▶ _What the exercise asks_:
Can you extend the page below on language acquisition research projects and PhD projects, continuing from its last line?

== Selected text

Research Projects

Current Research Projects

  • SALT: Syllable Structure: Acquisition, Loss, Typology, 2017-2020. Funding: Research Council of Norway FRIPRO grant; PI: Martin Krämer.
  • MIMS: Micro-variation in Multilingual Acquisition & Attrition Situations, 2016-2020. Funding: Research Council of Norway FRIPRO grant; PI: Marit Westergaard.
  • LAMBA: Latvian Language in Monolingual and Bilingual Acquisition: Tools, theories and applications, 2015-2017. Funding: EEA Norway grants; PIs: Dace Markus, Olga Urek.
  • DASAGO: North Sami Child Language Acquisition, 2011-2017. Funding: Research Council of Norway; PI: Kristine Bentzen.

Previous Research Projects (selection)

Current PhD Projects

    Marta Velnic
    Working title: The Acquisition of Double Object Constructions in Croatian Child Language
    Supervisors: Merete Anderssen, Marit Westergaard
    Brief description: The aim of this project is to understand how Croatian children acquire the possible word orders of dative alternation (Direct Object-Indirect Object/Indirect Object-Direct Object). Since Croatian has relatively free word order, another goal of this project is to understand what role givenness plays in structuring the information and how this influences the choice of the form of the two objects (NP, Pronoun, or Clitic).

     
    Ömur Caglar-Ryeng
    Working title: Linguistic Development in Norwegian Children at Risk for Dyslexia
    Supervisors: Trude Nergård Nilssen, Merete Anderssen
    Brief description: The aim of this project is twofold: (a) to investigate the patterns of language development, more specifically morphological and lexical development (i.e. vocabulary size and vocabulary growth rate), in Norwegian children at 3;5-4;5 years with and without a familial risk of dyslexia, and (b) to examine the concurrent and predictive relationships among these two language domains.

     

    Ritva Nystad
    Working title:
    Supervisors: Mikael Svonni, Kristine Bentzen
    Brief description:

     

    Bror Magnus Strand
    Working title: Structure and development of the Norwegian Roleplaying Register in Norwegian Preschoolers
    Supervisors:Merete Anderssen , Øystein Vangsnes
    Brief description:Norwegian children outside the capital dialect area are known to use something resembling the capital dialect when engaging in roleplay. The aim of this project is to assess Norwegian children’s acquisition and attainment of this register.

====
== Data extracts

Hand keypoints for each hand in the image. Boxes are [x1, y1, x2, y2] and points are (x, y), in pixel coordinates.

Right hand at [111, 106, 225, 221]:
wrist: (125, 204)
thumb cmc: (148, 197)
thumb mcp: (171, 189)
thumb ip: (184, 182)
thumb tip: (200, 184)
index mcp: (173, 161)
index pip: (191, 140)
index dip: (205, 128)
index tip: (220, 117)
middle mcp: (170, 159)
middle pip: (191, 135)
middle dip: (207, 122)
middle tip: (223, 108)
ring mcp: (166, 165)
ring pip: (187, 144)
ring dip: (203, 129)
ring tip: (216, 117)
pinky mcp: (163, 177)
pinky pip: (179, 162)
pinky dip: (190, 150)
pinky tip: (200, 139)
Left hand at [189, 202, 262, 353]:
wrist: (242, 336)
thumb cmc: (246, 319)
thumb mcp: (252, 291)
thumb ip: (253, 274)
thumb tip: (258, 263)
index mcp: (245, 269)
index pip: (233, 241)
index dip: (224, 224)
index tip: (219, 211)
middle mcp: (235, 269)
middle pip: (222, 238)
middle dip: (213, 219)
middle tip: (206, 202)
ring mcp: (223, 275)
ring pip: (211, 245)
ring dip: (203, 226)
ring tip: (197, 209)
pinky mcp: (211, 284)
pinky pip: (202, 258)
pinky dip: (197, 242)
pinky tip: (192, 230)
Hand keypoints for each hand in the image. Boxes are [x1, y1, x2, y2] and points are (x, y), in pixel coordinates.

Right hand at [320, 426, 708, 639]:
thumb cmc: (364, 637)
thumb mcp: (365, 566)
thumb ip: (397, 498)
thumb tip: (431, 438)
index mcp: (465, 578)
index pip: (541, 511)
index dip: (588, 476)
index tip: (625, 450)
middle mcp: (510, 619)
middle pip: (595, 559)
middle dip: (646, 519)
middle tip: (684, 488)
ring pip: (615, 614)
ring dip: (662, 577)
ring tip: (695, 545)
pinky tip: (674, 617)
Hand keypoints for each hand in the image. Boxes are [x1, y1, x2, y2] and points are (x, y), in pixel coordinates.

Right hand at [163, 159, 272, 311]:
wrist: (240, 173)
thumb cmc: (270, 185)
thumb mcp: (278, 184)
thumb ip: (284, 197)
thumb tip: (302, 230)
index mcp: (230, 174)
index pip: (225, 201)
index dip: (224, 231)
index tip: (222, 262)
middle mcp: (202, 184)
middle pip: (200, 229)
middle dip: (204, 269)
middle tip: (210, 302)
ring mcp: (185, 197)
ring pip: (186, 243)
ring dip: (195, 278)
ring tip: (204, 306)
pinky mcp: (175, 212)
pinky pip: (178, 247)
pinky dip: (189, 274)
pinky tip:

====

▶ _Answer box_:
Completed PhD Projects

    Anna Wolleb
    Dissertation title: Syntactic representations in the bilingual mind: the role of executive function and pragmatics in cross-language priming
    Supervisors: Marit Westergaard, Antonella Sorace
    Dissertation committee:Ludovica Serratrice, Holly Branigan and Øystein Vangsnes
    Abstract:In this thesis I investigate how syntactic forms are represented and accessed in the mind of bilingual children. In particular, I explore the role of executive control and pragmatics in the selection and use of these representations. To do so, I tested a group of Norwegian-English bilingual children and a group of Norwegian age-matched monolinguals in a priming paradigm and in a cognitive task (the Dimensional Change Card Sort, hereafter DCCS). I investigated word order in possessive constructions and dative alternation. These forms were chosen because they allow for different word orders, which vary depending on semantic and discourse factors. That is, the different structures were elicited by means of a priming task (both within- and between-language) where children were first exposed to the alternating word orders (prime) and then had to describe a picture by selecting one the two possible options (target). My goals are two-fold: first, to show that priming within-language is stronger than priming between-language, arguably due to the involvement of an inhibitory mechanism; second, to demonstrate that the access to the abstract syntactic representation is mediated by semantic and pragmatic factors.

    Olga Urek
    Dissertation title: Palatalization in Latvian
    Supervisors: Martin Krämer, Marit Westergaard
    Dissertation committee:Nicoleta Bateman , Francesc Torres-Tamarit and Tore Nesset
    Abstract: Palatalization is very commonly attested across languages and has sparked considerable interest in fields like linguistic typology, phonetics, and phonology. However, palatalization notoriously exhibits a large degree of diversity, both cross-linguistically and within individual languages, which, on the one hand, precludes a straightforward phonetic explanation, and, on the other hand, poses considerable challenges for formal phonological accounts striving to provide a unified analysis of all processes subsumed under this cover term. In this dissertation, I undertake a systematic investigation of a group of palatalization processes in Modern Standard Latvian, namely assimilatory palatalization, diminutive palatalization, and palatal assimilation in consonant clusters. The intricate Latvian patterns have hitherto received very little attention in the generative phonological literature. The relatively narrow empirical focus of this work made it possible to examine the phenomena in considerable depth and to uncover some regularities and dependencies that have been previously overlooked. I develop a representational and constraint-based analysis of Latvian palatalization. The substance-free approach to a process that has traditionally been regarded as a classic example of a phonetically motivated rule developed in this thesis provides a descriptively adequate, explanatory and formally simple analysis of assimilation patterns that posed considerable challenges for traditional phonetically-driven approaches, while at the same time revealing a complex inter-relation of different phonological and morphological phenomena within a given grammar.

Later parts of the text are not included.